_PROMPT_. Carry on the ANTLR mailing-list thread about a calculator grammar that hangs on invalid input, starting right after its last line.
(DOCUMENT PASSAGE begins)
[antlr-interest] Noob Question

Tue Jan 12 18:32:50 PST 2010

JOHN!

THANK YOU! You don't know how long I've been struggling with this - and now
that you explain it, it makes perfect sense!

I will heed your warning about * and ? - I see how they match empty strings
now.

Thanks,
Nik

On Tue, Jan 12, 2010 at 9:21 PM, John B. Brodie <jbb at acm.org> wrote:

> Greetings!
>
> Your WS lexer rule can recognize the empty string, this is VERY bad.
>
> Because WS can recognize the empty string your lexer will enter an
> infinite loop when encountering a character it can not deal with - like
> the '_' in your example - you have no lexer rule that can handle a '_'.
>
> More below...
>
> On Tue, 2010-01-12 at 20:52 -0500, Nik Molnar wrote:
> > Hello all,
> >
> > I am rather new to ANTLR and seem to be running into a small issue I
> can't
> > figure out.
> >
> > I'm writing a very simple grammar based on many tutorials online, the
> > calculator.
> >
> > This grammar generates C# code that compiles perfectly, and works for the
> > most part in ANTLRWorks Interpreter, Debugger and in a sample app I made
> in
> > .NET to call the generated Parser/Lexer.
> >
> > The problem I run into is what I put in invalid syntax, expecting an
> error.
> > Output like so:
> >
> > Valid Syntax: "3+3" => Works in interpreter, debugger and compiled .net
> > code.
> > Invalid Syntax: "3+/3" => Gives error in interpreter, debugger and
> compiled
> > .net code, as expected.
> > Invalid Syntax: "3_3" => The interpreter shows nothing, the debugger
> cannot
> > connect and the .net code hangs for a while then throws an out of memory
> > exception.
(DOCUMENT PASSAGE ends)
(PROVIDED INFORMATION begins)
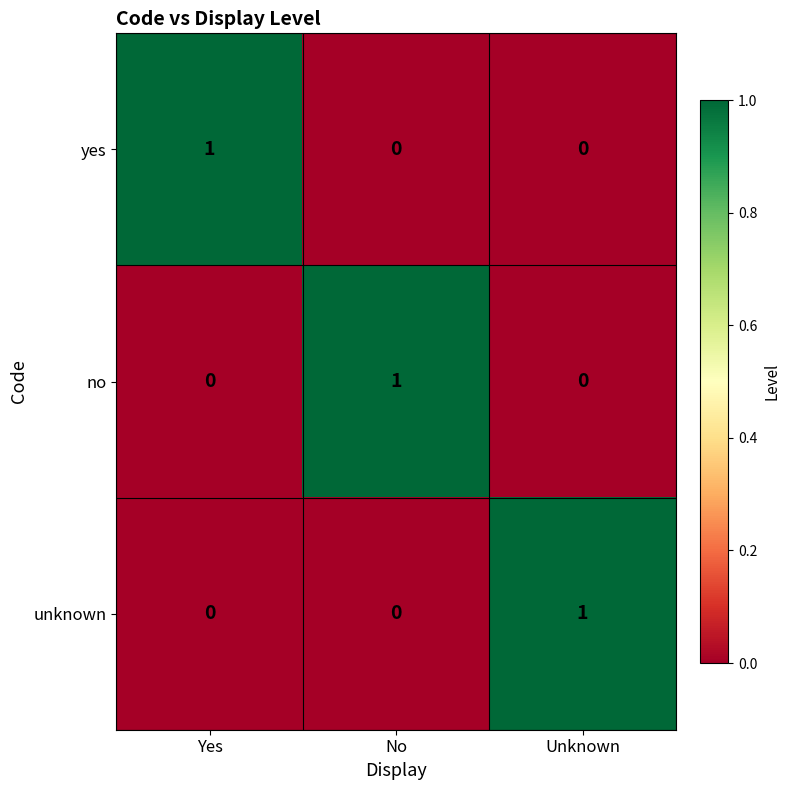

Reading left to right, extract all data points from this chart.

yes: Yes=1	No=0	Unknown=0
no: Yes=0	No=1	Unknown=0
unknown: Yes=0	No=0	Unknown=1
(PROVIDED INFORMATION ends)
(PROVIDED INFORMATION begins)
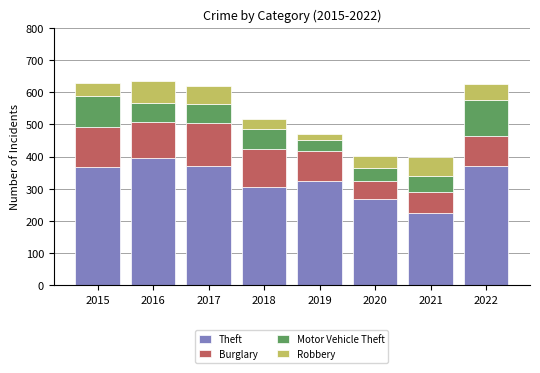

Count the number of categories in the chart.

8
(PROVIDED INFORMATION ends)
_EXERCISE OUTPUT_.
>
> Your lexer will correctly identify the first '3' as an INT. Next your
> lexer will see the '_' which it is unable to deal with. BUT since your
> WS rule says that the empty string - the non-stuff between the first '3'
> and the '_' - is legal, your lexer accepts that empty string as a WS
> token and deposits it into the HIDDEN channel. Now the lexer is still
> looking at the '_' which it is unable to deal with. BUT since your WS
> rule says that the empty string - the non-stuff between the first '3'
> and the '_' - is legal, your lexer accepts that empty string as a WS
> token and deposits it into the HIDDEN channel. Now the lexer is still
> looking at the '_' which it is unable to deal with. BUT since your WS
> rule says that the empty string - the non-stuff between the first '3'
> and the '_' - is legal, your lexer accepts that empty string as a WS
> token and deposits it into the HIDDEN channel. Now the lexer is still
> looking at the '_' .... and so nothing good results.
>
> Your .NET app runs out of memory because the infinite sequence of empty
> WS tokens appended onto the HIDDEN channel just gobbles up all memory.
>
> The debugger can not connect because the connections happens after the
> lexer has finished tokenizing the input text. Your lexer never finishes
> so the debugger won't connect. I bet if you waited long enuf you would
> eventually run out of memory in this case too.
>
> Same drill for the interpreter....
>
> >
> > I'm sure I'm doing something wrong in my grammar but don't know what.
> >
> > I've included it below. Please help me!
> >
> > Thanks,
> >
> > grammar Test;
> >
> > /*options
> > {
> > language = 'CSharp2';
> > }*/
> >
> > expression
> >     : amExpression;
> >
> > amExpression
> >     :mdExpression ((PLUS|DASH) mdExpression)*
> >     ;
> >
> > mdExpression
> >     :INT ((STAR|SLASH) INT)*
> >     ;
> >
> > DASH
> >     :'-'
> >     ;
> >
> > SLASH
> >     :'/'
> >     ;
> >
> > WS
> >     : (' '
> >     | '\t'
> >     | '\n'
> >     | '\r')*
> >     { $channel = HIDDEN; }
> >     ;
>
> the * above should really be a +
>
> be VERY careful with rules that can recognize the empty string, e.g.
> have just a * or ? operator.
>
> I have NEVER found an instance where a lexer rule that accepts nothing
> (the empty string) does anything that helps.
>
> On RARE occasions, a parser rule that accepts the empty string can be
> appropriate, but needs to be examined VERY closely.
>
> >
> > STAR
> >     : '*'
> >     ;
> >
> > PLUS
> >     : '+'
> >     ;
> >
> > fragment DIGIT
> >     : '0'..'9'
> >     ;
> >
> > INT
> >     : (DIGIT)+
> >     ;
>
> Hope this helps...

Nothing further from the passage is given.